*CHALLENGE*: Take the data that follows and retype it word for word.

*EXERCISE INPUT*:
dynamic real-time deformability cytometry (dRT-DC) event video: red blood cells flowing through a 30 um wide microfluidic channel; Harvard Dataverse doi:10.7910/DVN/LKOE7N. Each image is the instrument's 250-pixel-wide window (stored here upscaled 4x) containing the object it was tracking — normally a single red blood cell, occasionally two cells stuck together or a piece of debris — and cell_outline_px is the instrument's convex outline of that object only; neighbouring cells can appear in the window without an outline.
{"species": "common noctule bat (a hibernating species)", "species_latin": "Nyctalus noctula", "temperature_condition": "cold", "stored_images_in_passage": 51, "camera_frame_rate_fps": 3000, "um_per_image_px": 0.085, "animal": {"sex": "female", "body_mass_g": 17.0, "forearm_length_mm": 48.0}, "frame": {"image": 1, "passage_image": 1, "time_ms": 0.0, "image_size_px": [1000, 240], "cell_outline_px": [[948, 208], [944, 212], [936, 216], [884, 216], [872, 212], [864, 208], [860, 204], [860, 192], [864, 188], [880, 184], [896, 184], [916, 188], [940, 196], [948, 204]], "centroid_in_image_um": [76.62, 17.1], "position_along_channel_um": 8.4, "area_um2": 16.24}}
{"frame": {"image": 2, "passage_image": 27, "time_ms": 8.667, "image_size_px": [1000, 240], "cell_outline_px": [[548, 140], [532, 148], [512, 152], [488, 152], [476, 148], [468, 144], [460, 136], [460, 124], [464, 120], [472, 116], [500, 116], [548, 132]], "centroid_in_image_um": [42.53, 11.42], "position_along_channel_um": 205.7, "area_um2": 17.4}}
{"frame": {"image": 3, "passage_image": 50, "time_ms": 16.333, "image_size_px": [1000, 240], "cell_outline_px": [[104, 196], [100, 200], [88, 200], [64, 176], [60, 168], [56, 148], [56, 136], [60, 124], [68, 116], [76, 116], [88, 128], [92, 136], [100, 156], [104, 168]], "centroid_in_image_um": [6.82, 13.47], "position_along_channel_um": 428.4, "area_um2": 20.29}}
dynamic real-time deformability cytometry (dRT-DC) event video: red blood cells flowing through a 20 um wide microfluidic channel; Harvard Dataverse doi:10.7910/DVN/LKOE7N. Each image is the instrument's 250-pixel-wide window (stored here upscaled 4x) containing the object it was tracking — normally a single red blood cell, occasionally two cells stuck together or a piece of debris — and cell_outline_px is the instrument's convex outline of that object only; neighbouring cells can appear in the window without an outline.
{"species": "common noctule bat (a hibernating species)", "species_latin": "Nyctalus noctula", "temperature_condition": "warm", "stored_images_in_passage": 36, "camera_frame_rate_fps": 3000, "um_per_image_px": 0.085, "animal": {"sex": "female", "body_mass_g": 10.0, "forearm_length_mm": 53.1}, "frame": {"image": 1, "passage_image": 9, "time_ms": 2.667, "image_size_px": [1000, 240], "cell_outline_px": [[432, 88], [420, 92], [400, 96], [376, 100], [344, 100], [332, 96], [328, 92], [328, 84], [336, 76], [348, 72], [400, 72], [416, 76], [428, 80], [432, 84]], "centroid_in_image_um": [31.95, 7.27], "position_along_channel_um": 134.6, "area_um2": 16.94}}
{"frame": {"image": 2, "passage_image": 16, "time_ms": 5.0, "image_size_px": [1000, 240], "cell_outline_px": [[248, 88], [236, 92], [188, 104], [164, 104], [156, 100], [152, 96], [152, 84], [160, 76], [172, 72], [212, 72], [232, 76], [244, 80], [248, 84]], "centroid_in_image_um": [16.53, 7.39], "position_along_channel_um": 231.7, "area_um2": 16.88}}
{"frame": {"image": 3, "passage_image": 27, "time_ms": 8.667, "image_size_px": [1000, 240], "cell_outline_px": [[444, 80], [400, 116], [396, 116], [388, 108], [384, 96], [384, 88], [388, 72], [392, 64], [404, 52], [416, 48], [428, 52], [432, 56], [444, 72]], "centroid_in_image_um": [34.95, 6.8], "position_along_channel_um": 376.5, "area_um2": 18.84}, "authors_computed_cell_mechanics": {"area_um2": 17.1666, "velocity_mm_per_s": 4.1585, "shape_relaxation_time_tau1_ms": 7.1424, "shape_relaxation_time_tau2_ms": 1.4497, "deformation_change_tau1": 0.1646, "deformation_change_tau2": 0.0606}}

*CORRECT RESPONSE*:
dynamic real-time deformability cytometry (dRT-DC) event video: red blood cells flowing through a 30 um wide microfluidic channel; Harvard Dataverse doi:10.7910/DVN/LKOE7N. Each image is the instrument's 250-pixel-wide window (stored here upscaled 4x) containing the object it was tracking — normally a single red blood cell, occasionally two cells stuck together or a piece of debris — and cell_outline_px is the instrument's convex outline of that object only; neighbouring cells can appear in the window without an outline.
{"species": "common noctule bat (a hibernating species)", "species_latin": "Nyctalus noctula", "temperature_condition": "cold", "stored_images_in_passage": 51, "camera_frame_rate_fps": 3000, "um_per_image_px": 0.085, "animal": {"sex": "female", "body_mass_g": 17.0, "forearm_length_mm": 48.0}, "frame": {"image": 1, "passage_image": 1, "time_ms": 0.0, "image_size_px": [1000, 240], "cell_outline_px": [[948, 208], [944, 212], [936, 216], [884, 216], [872, 212], [864, 208], [860, 204], [860, 192], [864, 188], [880, 184], [896, 184], [916, 188], [940, 196], [948, 204]], "centroid_in_image_um": [76.62, 17.1], "position_along_channel_um": 8.4, "area_um2": 16.24}}
{"frame": {"image": 2, "passage_image": 27, "time_ms": 8.667, "image_size_px": [1000, 240], "cell_outline_px": [[548, 140], [532, 148], [512, 152], [488, 152], [476, 148], [468, 144], [460, 136], [460, 124], [464, 120], [472, 116], [500, 116], [548, 132]], "centroid_in_image_um": [42.53, 11.42], "position_along_channel_um": 205.7, "area_um2": 17.4}}
{"frame": {"image": 3, "passage_image": 50, "time_ms": 16.333, "image_size_px": [1000, 240], "cell_outline_px": [[104, 196], [100, 200], [88, 200], [64, 176], [60, 168], [56, 148], [56, 136], [60, 124], [68, 116], [76, 116], [88, 128], [92, 136], [100, 156], [104, 168]], "centroid_in_image_um": [6.82, 13.47], "position_along_channel_um": 428.4, "area_um2": 20.29}}
dynamic real-time deformability cytometry (dRT-DC) event video: red blood cells flowing through a 20 um wide microfluidic channel; Harvard Dataverse doi:10.7910/DVN/LKOE7N. Each image is the instrument's 250-pixel-wide window (stored here upscaled 4x) containing the object it was tracking — normally a single red blood cell, occasionally two cells stuck together or a piece of debris — and cell_outline_px is the instrument's convex outline of that object only; neighbouring cells can appear in the window without an outline.
{"species": "common noctule bat (a hibernating species)", "species_latin": "Nyctalus noctula", "temperature_condition": "warm", "stored_images_in_passage": 36, "camera_frame_rate_fps": 3000, "um_per_image_px": 0.085, "animal": {"sex": "female", "body_mass_g": 10.0, "forearm_length_mm": 53.1}, "frame": {"image": 1, "passage_image": 9, "time_ms": 2.667, "image_size_px": [1000, 240], "cell_outline_px": [[432, 88], [420, 92], [400, 96], [376, 100], [344, 100], [332, 96], [328, 92], [328, 84], [336, 76], [348, 72], [400, 72], [416, 76], [428, 80], [432, 84]], "centroid_in_image_um": [31.95, 7.27], "position_along_channel_um": 134.6, "area_um2": 16.94}}
{"frame": {"image": 2, "passage_image": 16, "time_ms": 5.0, "image_size_px": [1000, 240], "cell_outline_px": [[248, 88], [236, 92], [188, 104], [164, 104], [156, 100], [152, 96], [152, 84], [160, 76], [172, 72], [212, 72], [232, 76], [244, 80], [248, 84]], "centroid_in_image_um": [16.53, 7.39], "position_along_channel_um": 231.7, "area_um2": 16.88}}
{"frame": {"image": 3, "passage_image": 27, "time_ms": 8.667, "image_size_px": [1000, 240], "cell_outline_px": [[444, 80], [400, 116], [396, 116], [388, 108], [384, 96], [384, 88], [388, 72], [392, 64], [404, 52], [416, 48], [428, 52], [432, 56], [444, 72]], "centroid_in_image_um": [34.95, 6.8], "position_along_channel_um": 376.5, "area_um2": 18.84}, "authors_computed_cell_mechanics": {"area_um2": 17.1666, "velocity_mm_per_s": 4.1585, "shape_relaxation_time_tau1_ms": 7.1424, "shape_relaxation_time_tau2_ms": 1.4497, "deformation_change_tau1": 0.1646, "deformation_change_tau2": 0.0606}}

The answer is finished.